Iraqi writer Ali Abdel-Amir told the Weekly that senior Iraqi politicians have complained to Paul Bremer, head of the American administration in Iraq, that the failure to track down Saddam is discouraging many Iraqis from participating in the new administration the Americans plan to install. "People are still afraid that Saddam might make a comeback and take revenge," he said in a telephone interview from Baghdad.
Although attacks against US troops have been sporadic and localised, some of the fighters appear to have been coordinated on a local level by fugitive members of the Saddam Fedayeen and remnants of the former Iraqi intelligence service.
On Saturday the Baghdad newspaper Al- Ahali quoted a Kurdish leader as saying that Saddam's Fedayeen could soon resurface, reorganised and ready to carry out attacks against American forces.

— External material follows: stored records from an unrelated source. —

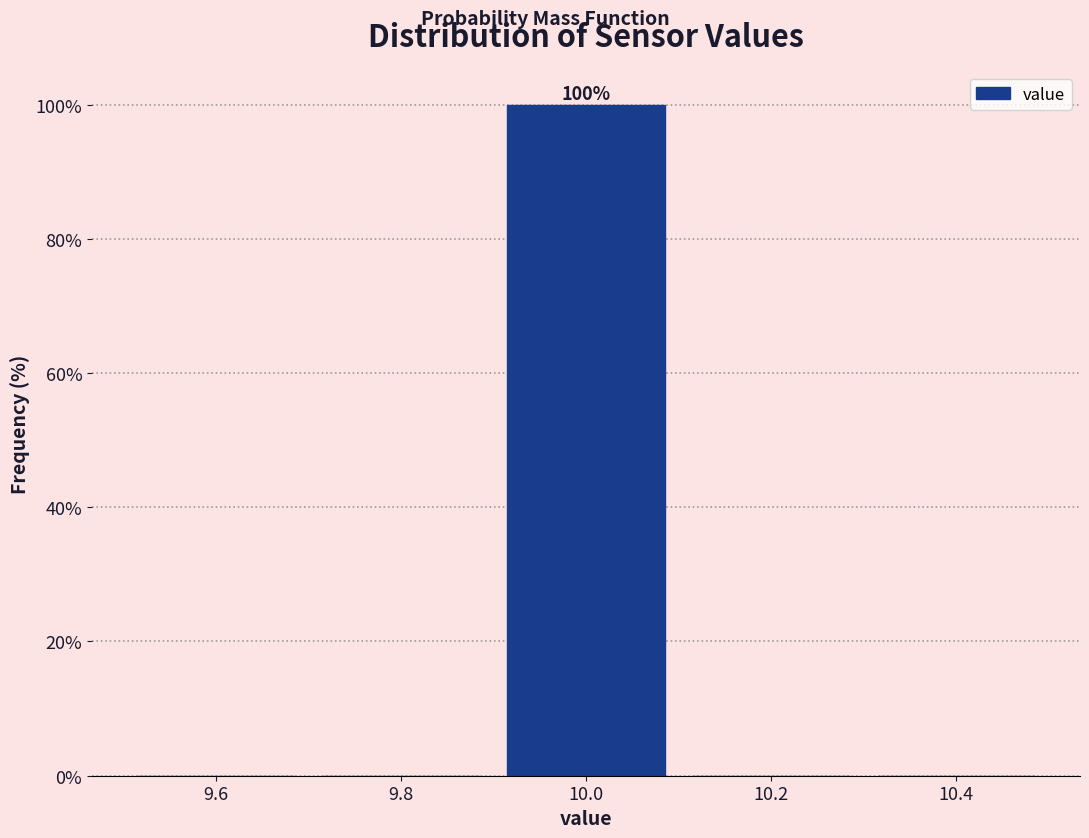

Which range on the x-axis has the tallest bar?

9.9 to 10.1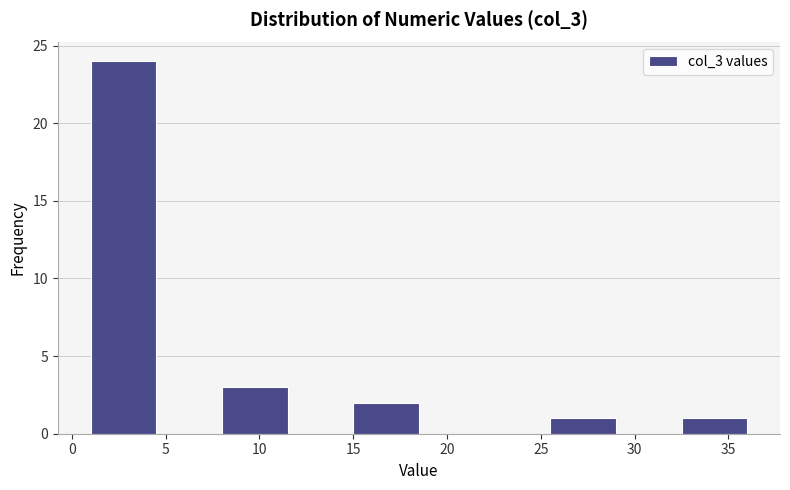

Reading left to right, list every bar in this chart as the range it spans on the x-axis followed by its height. The values are not printed on the chart, so give them approximately, as read against the axis.

1.0 to 4.5: 24
4.5 to 8.0: 0
8.0 to 11.5: 3
11.5 to 15.0: 0
15.0 to 18.5: 2
18.5 to 22.0: 0
22.0 to 25.5: 0
25.5 to 29.0: 1
29.0 to 32.5: 0
32.5 to 36.0: 1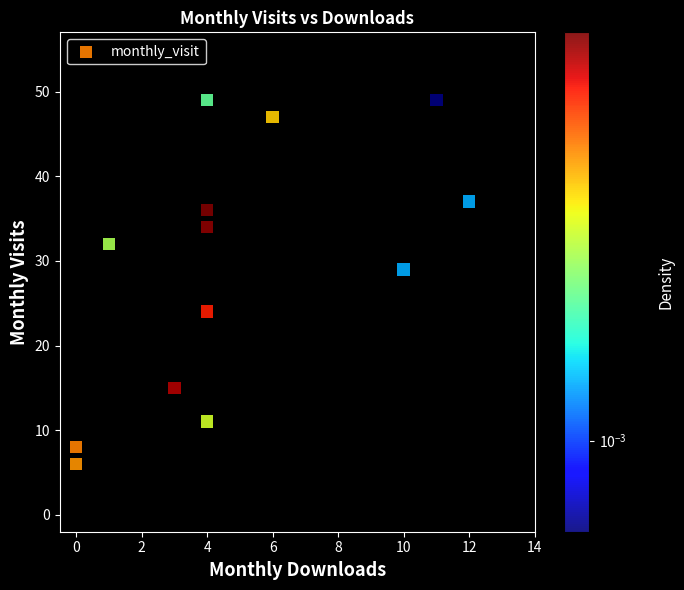

What Y value in the scatter plot is closest to 27?

29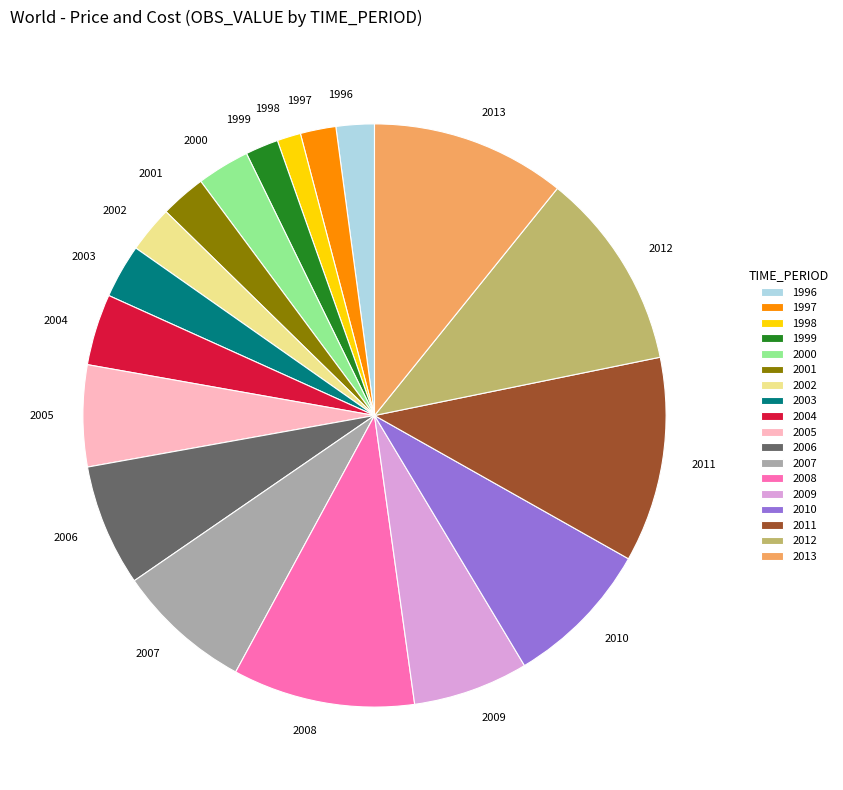

Which slice is the smallest?

1998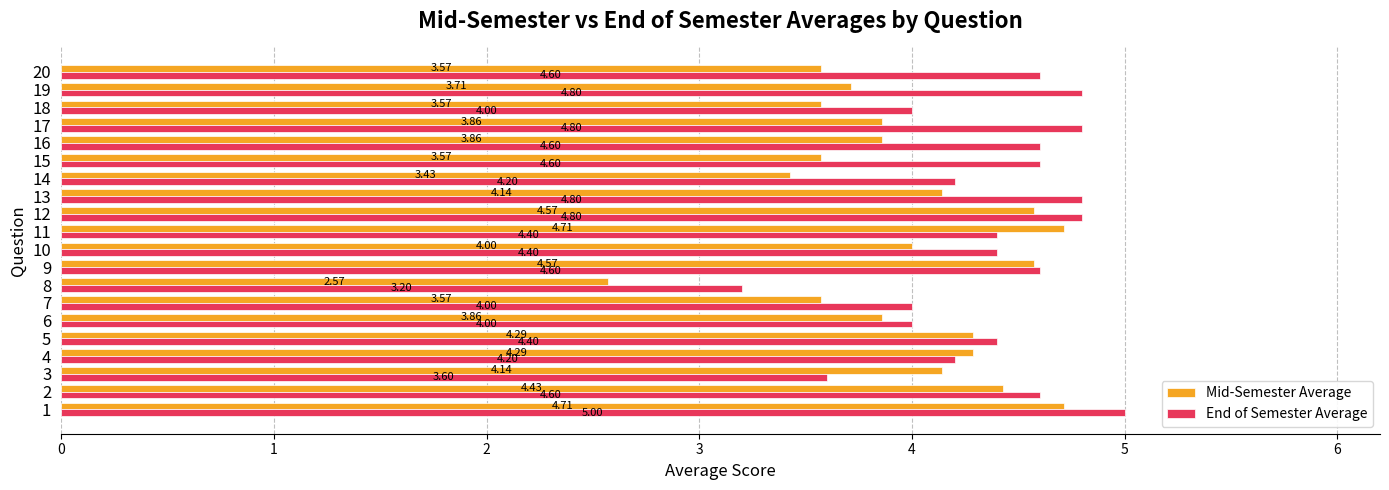

At 10, list the series in order from smallest to largest.

Mid-Semester Average, End of Semester Average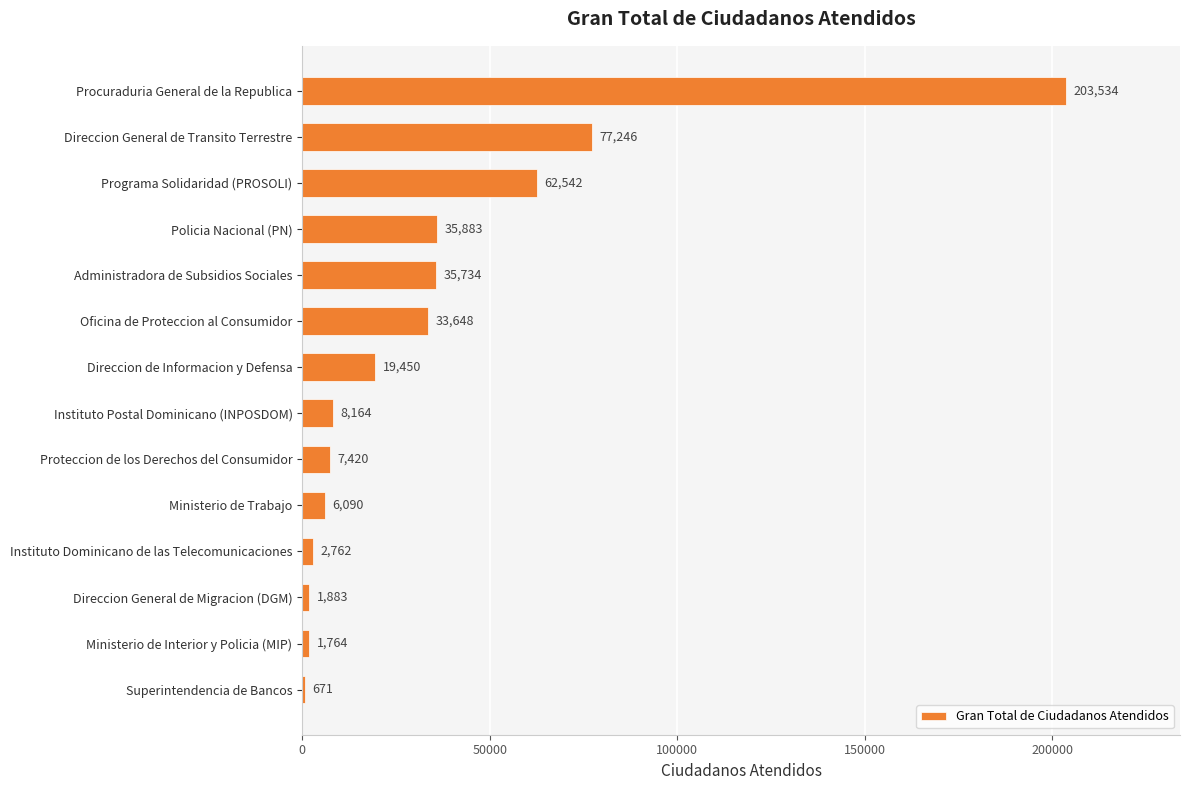

What is the sum of all values?

496791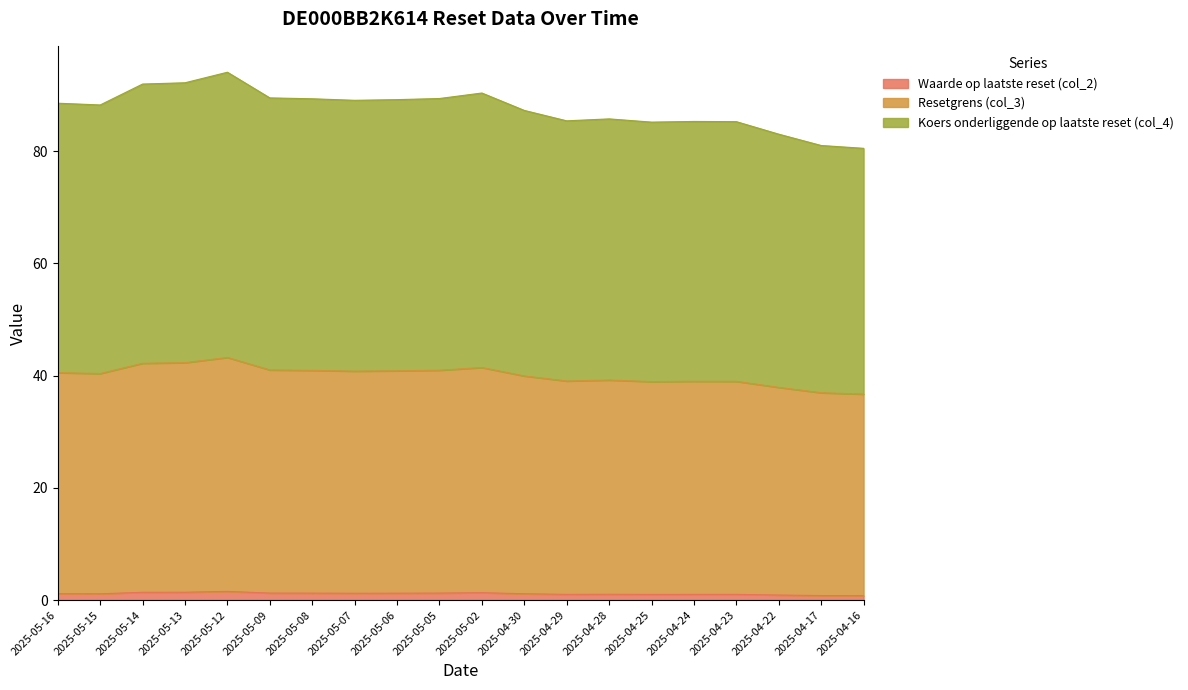

Is it true that Waarde op laatste reset (col_2) equals 1.2 at 2025-05-06?

True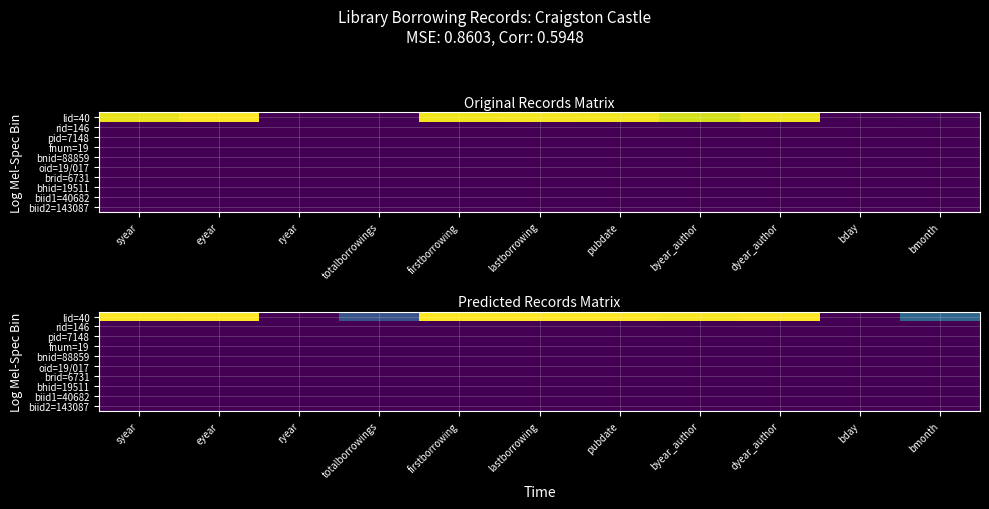

At byear_author, list the series in order from largest to smallest.

lid=40, rid=146, pid=7148, fnum=19, bnid=88859, oid=19/017, brid=6731, bhid=19511, biid1=40682, biid2=143087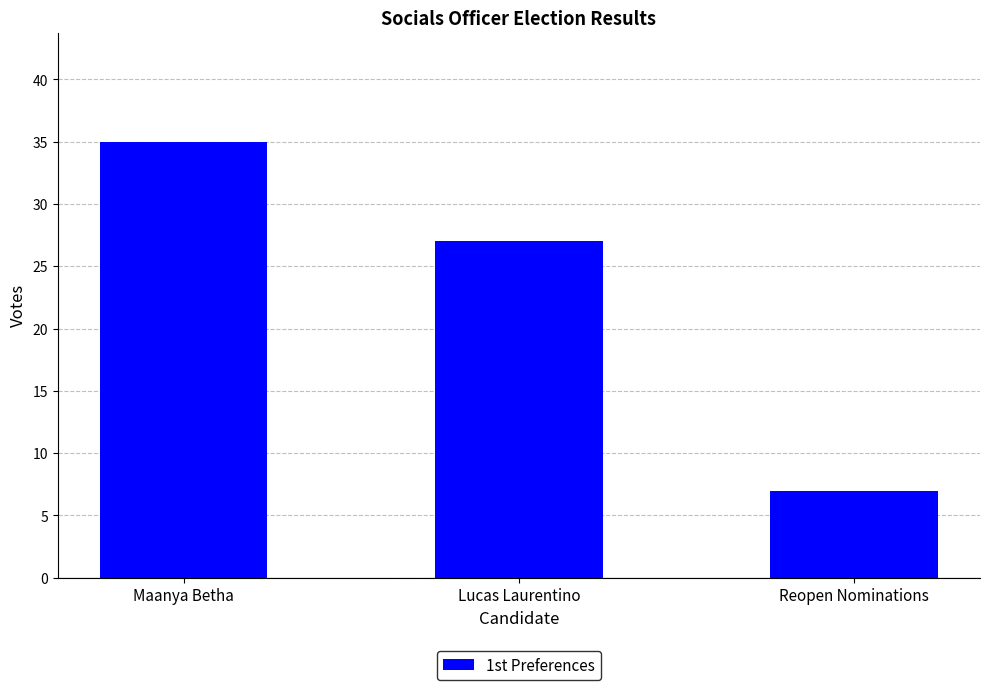

Rank the categories by value from lowest to highest.

Reopen Nominations, Lucas Laurentino, Maanya Betha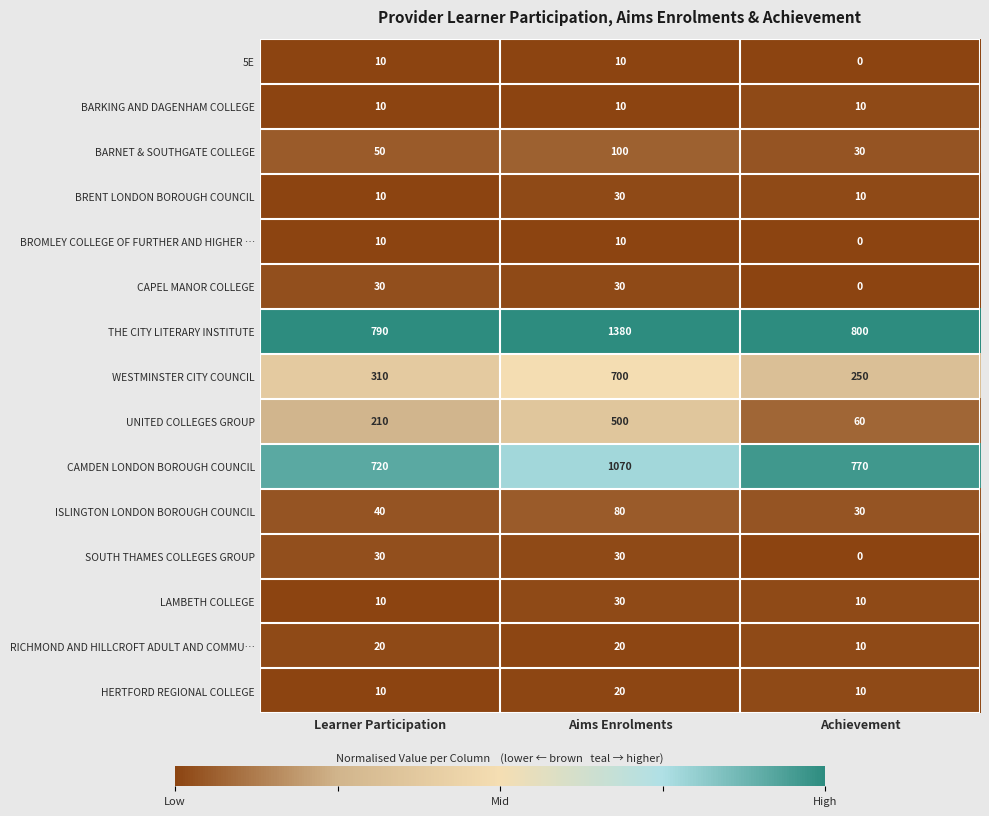

What is the total value across all series at Achievement?

1990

Iraq's US-led administration announced on Monday that it was finalising plans to create a new Iraqi army and pay off disgruntled members of the dissolved armed forces. Anger among unpaid soldiers boiled over into violence after Bremer dissolved the armed forces, security agencies and ministries of defence and information last month, laying off an estimated 400,000 people as part of the drive to purge Iraq of its Ba'th Party legacy.
Walter Slocomb, in charge of creating the new army, said that the American authorities will pay monthly stipends to former officers of the Iraqi army and Saddam's republican guard. The measures are aimed at easing tensions with the former officers and intended to woo them away from Saddam's loyalists.